Passage shown:
= = =
Fair warning: I’m not going to get drawn into any arguments about whether this is a “real” jazz album. Yes, you could argue that it’s ambient; you could perhaps argue that it’s contemporary classical; you could maybe argue that it’s pop music in the sense that Harold Budd’s and Brian Eno’s music is pop. Whatever. Here’s what matters: the music that jazz and klezmer clarinetist Glenn Dickson (of the band Naftuli’s Dream) and synthesist Bob Familiar (November Group, Death in Venice) make is both experimental and drop-dead gorgeous — two characteristics that all-too-rarely coincide. These nine tracks were actually all created live in the studio: Dickson played and developed melodies (using loops and other sound manipulations to elaborate them further) while Familiar responded to his playing with improvisations of his own, sometimes bringing in glitchy percussive sounds and sometimes creating quiet but vast supporting soundscapes — and sometimes both at once. You’ll hear hints of Dickson’s klezmer background occasionally in his keening melodies, but more often this will be very different from anything you’ve heard before.

Geoffrey Dean Quartet
Conceptions
Cellar Music Group (dist. MVD)
= = =
Data:

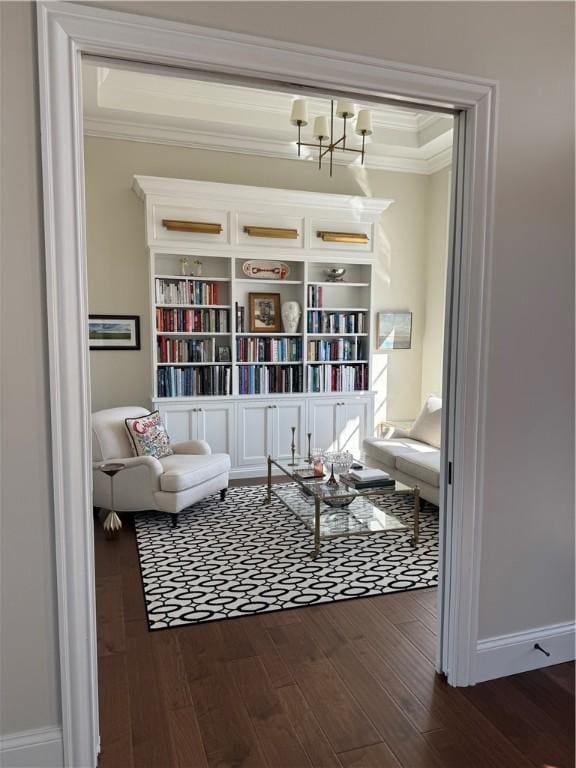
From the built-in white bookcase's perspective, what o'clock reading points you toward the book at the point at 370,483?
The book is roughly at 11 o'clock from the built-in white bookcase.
= = =
Exercise prompt: Pick up the album reviews after their last line and keep writing.

Exercise answer:
CM040425
For almost a decade now, pianist and composer Geoffrey Dean has been leading a quartet that also includes trumpeter Justin Copeland, bassist Harish Raghavan and drummer Eric Binder. This is the group’s second album, and it offers an all-original program that manages to be generally straight-ahead in style while still exploring and pushing musical boundaries. “Road to Somewhere” is an apt title for a gently swaying, abstractly lyrical jazz waltz; “Song for Hannah” is sweet and lovely, an ode that might be a bit over-sweet if it weren’t for Dean’s judicious insertion of blue notes during his solo passages. The title “Conflagration” might lead you to expect a boppish, uptempo burner, but it’s another waltz, while the album-opening “Came and Went” manages somehow to swing both hard and gently — I’m still trying to figure out how Dean and his crew managed that. Overall, this is an exceptionally fine sophomore effort from a very impressive quartet.
FOLK/COUNTRY

Clarence White
Melodies from a Byrd in Flyte 1963-1973
Liberation Hall (dist. MVD)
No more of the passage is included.